*Supplied material*:
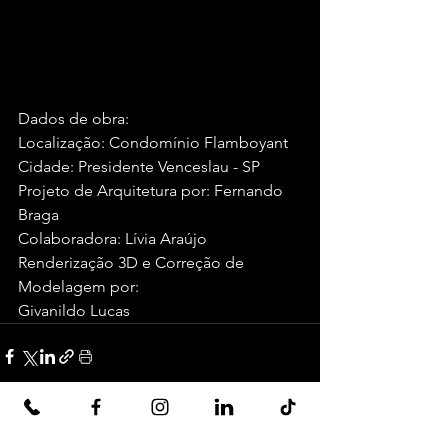
Dados de obra:
Localização: Condomínio Flamboyant
Cidade: Presidente Venceslau - SP
Projeto de Arquitetura por: Fernando 
Braga
Colaboradora: Lívia Araújo
Renderização 3D e Correção de 
Modelagem por:
Givanildo Lucas
Ver tudo
Posts recentes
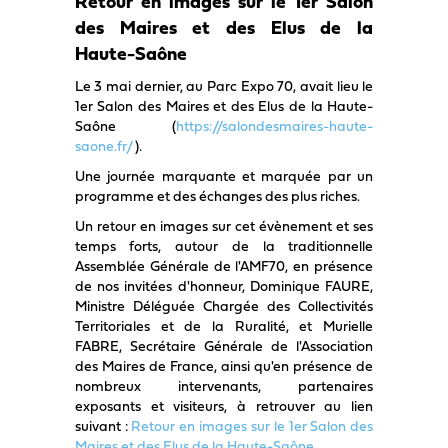
Retour en images sur le 1er Salon
des Maires et des Elus de la
Haute-Saône
Le 3 mai dernier, au Parc Expo 70, avait lieu le
1er Salon des Maires et des Elus de la Haute-
Saône (
https://salondesmaires-haute-
saone.fr/
).
Une journée marquante et marquée par un
programme et des échanges des plus riches.
Un retour en images sur cet évènement et ses
temps forts, autour de la traditionnelle
Assemblée Générale de l'AMF70, en présence
de nos invitées d'honneur, Dominique FAURE,
Ministre Déléguée Chargée des Collectivités
Territoriales et de la Ruralité, et Murielle
FABRE, Secrétaire Générale de l'Association
des Maires de France, ainsi qu'en présence de
nombreux intervenants, partenaires
exposants et visiteurs, à retrouver au lien
suivant :
Retour en images sur le 1er Salon des
Maires et des Elus de la Haute-Saône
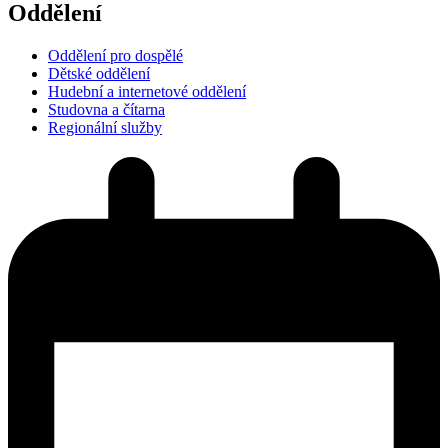
Oddělení
Oddělení pro dospělé
Dětské oddělení
Hudební a internetové oddělení
Studovna a čítarna
Regionální služby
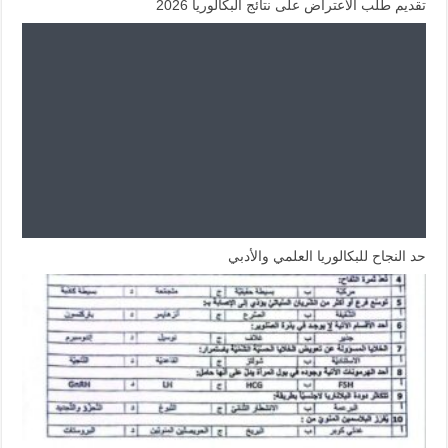
تقديم طلب الاعتراض على نتائج البكالوريا 2026
حد النجاح للبكالوريا العلمي والأدبي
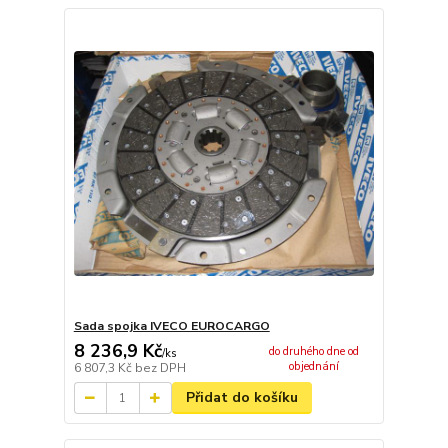
Sada spojka IVECO EUROCARGO
8 236,9 Kč
do druhého dne od
/
ks
objednání
6 807,3 Kč
bez DPH
Přidat do košíku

*What the task requires*:
Find the line with "Une journée marquante et marquée par un" in the material above. Reproduce it and each line after it up to and including the line with "FABRE, Secrétaire Générale de l'Association".

*Answer space*:
Une journée marquante et marquée par un
programme et des échanges des plus riches.
Un retour en images sur cet évènement et ses
temps forts, autour de la traditionnelle
Assemblée Générale de l'AMF70, en présence
de nos invitées d'honneur, Dominique FAURE,
Ministre Déléguée Chargée des Collectivités
Territoriales et de la Ruralité, et Murielle
FABRE, Secrétaire Générale de l'Association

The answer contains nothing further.